It's truly a shame that Broadway has "degenerated" to this extent. "RENT" is still the most questionable Tony Award recipient ever (with "SPRING AWAKENING" right in there - which is simply outright BAD THEATRE - but it won a slew of awards - obviously, no competition). "RENT" has always be a derivative show (Larson had loads of potential, but little real substance). I'll see about this one - depressing evening of musical theatre are difficult at best (even when presented by a 'master' composer - - i.e. Sondheim's "PASSION").

@ jeffri - Very ignorant to use Next To Normal as an example of Broadway's degeneration before you have even seen the production. The show had an amazing score and a book that takes the audience member on a journey through hope, despair, and in the end some redemption.

Entertainment and musical tastes change over time, and Next To Normal (along with other critical hits including RENT as you pointed out) represent the cutting edge of musical theatre. It's unrealistic of you to expect all new shows to include songs along the lines of Gypsy's "Everything's Coming Up Roses." That's a great classic show, don't get me wrong. But times and tastes change, and if you don't the world will leave you behind.

jeffri - If you actually had your pulse on "questionable" Tony Awards, you would know that the 2010 recipient, Memphis, is the show that raised eyebrows. If Broadway was as degenerated as you claim, American Idiot would have won Best Musical this past season.

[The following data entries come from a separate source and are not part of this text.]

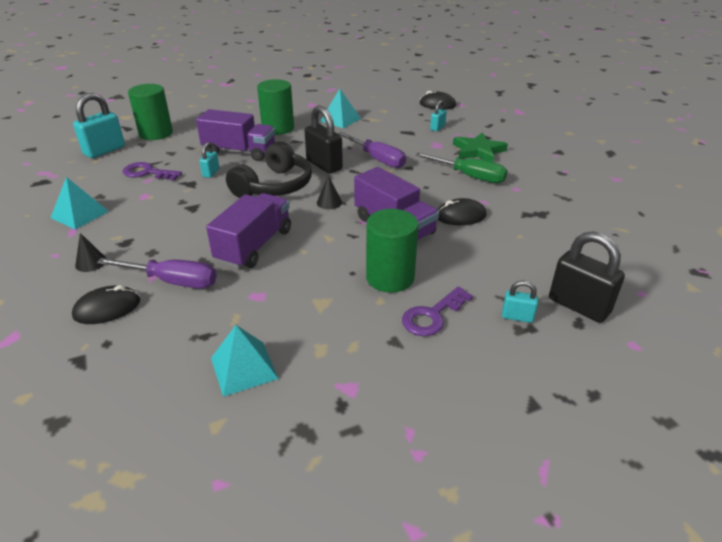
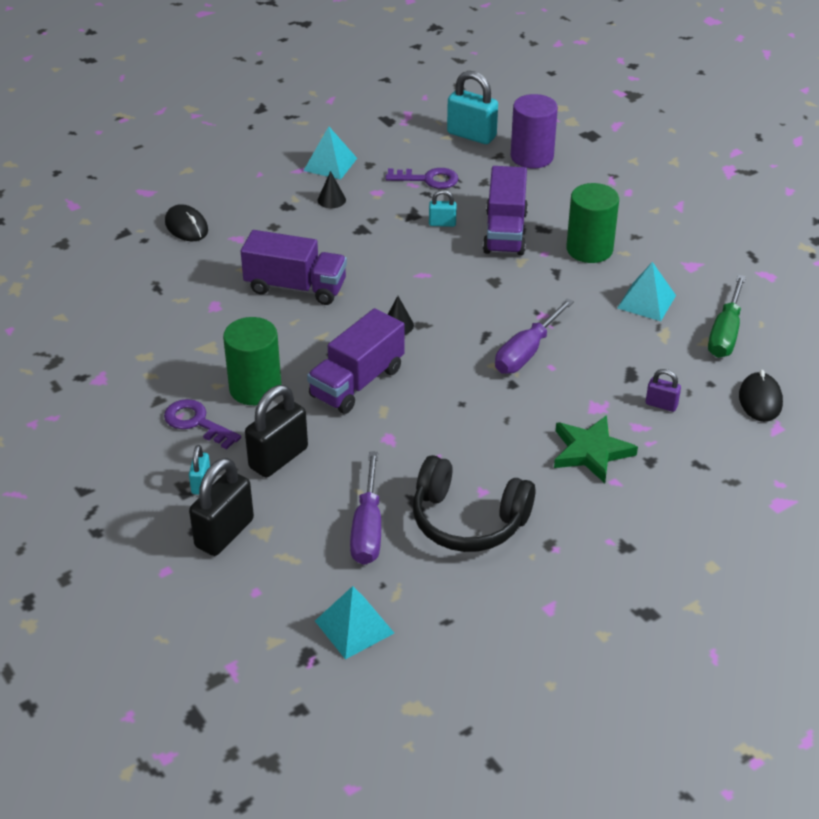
camera: 80 degrees right, 5 degrees up
black cone [75,233,107,272] -> black cone moved to [318,171,346,208]
purple screwdriver [97,258,217,288] -> purple screwdriver moved to [350,451,381,565]
purple key [123,162,182,181] -> purple key turned 90 degrees clockwise [385,168,459,189]
green cylinder [128,84,173,140] -> purple cylinder [511,94,558,168]
turquoise pyramid [211,325,278,397] -> turquoise pyramid moved to [315,586,394,659]
black headphones [226,141,312,198] -> black headphones moved to [413,455,535,552]
black padlock [305,105,343,173] -> black padlock moved to [245,385,308,478]
green screwdriver [415,152,507,183] -> green screwdriver moved to [708,275,746,358]
turquoise padlock [430,100,447,131] -> purple padlock [646,369,681,412]
black mouse [437,198,487,225] -> none

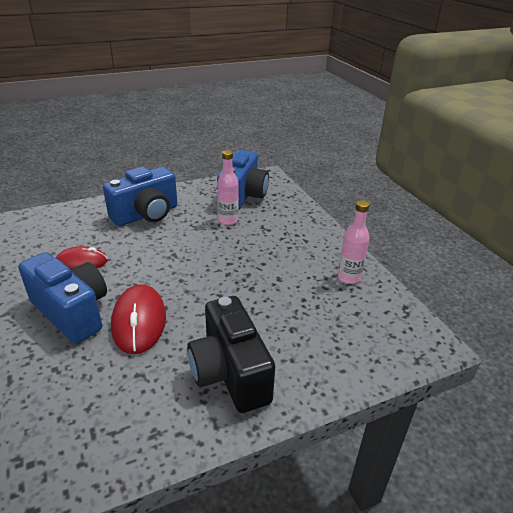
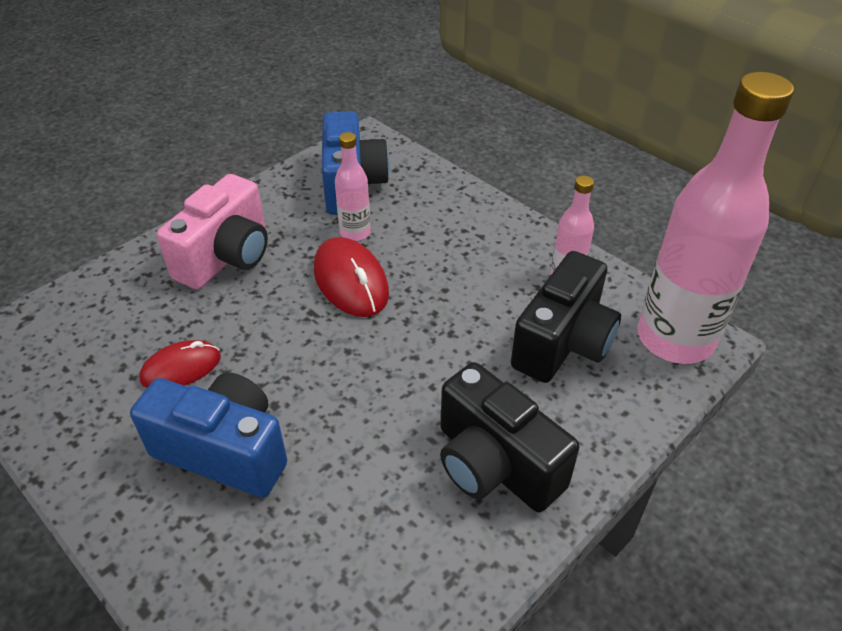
camera: 20 degrees left, 10 degrees up
blue camera [103,167,177,226] -> pink camera [157,174,268,289]
red mouse [111,284,166,354] -> red mouse moved to [314,237,389,317]
none -> black camera [511,251,621,383]
none -> pink bottle [638,72,794,364]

In fact, there are many people in New York who wonder how Billy Elliot won the 2009 Tony Award over Next to Normal.

I suggest you get out of your rocking chair, turn off your Oklahoma record and head to the Ahmanson and be ready to see a piece of theatre that is revolutionizing Broadway.

What happened to the Charles McNulty so ticked off at Next to Normal's Pulitzer? What happened to the Charles McNulty that lamented critical geographical myopia? Did Los Angeles not produce any original material worth reviewing the last few weeks?

Dear L.A. Times, please put your money where your mouth is and review all the great theatre Los Angeles produces within it's own borders and not another touring production that gives critics the best spread.

Just saw this production today and highly recommend it -- touching, funny, inventive, invigorating, moving ... it is NOT a big debbie downer of an evening despite this review's indications. I was at a matinee with all ages and, from appearances, levels of sophistication and the show got a rousing standing ovation (an 80ish doyenne literally boogied her way out the aisle to the rock-infused exit music). This is the hope and promise of musical theater in America -- not yet another cookie cutter based-on-a-movie or 50 year old revival. If you love theater, run - do not walk - to catch a terrific supporting cast and Alice Ripley in a role people will be talking about for years.

My wife and I saw this production last Wednesday, and throughly enjoyed it. There is lots of clever dialog and unexpected humor, in addition to glimpses of the difficult choices faced by the those with mental illness. We both have family members with histories of psycotic breaks, and many of the issues raised rang true.

Standing 'O's' may not mean what they once did, but I think the vast majority of ticket holders felt they had seen a great show, and responded accordingly. The lighter touch won't ruin a 'date night'. See it!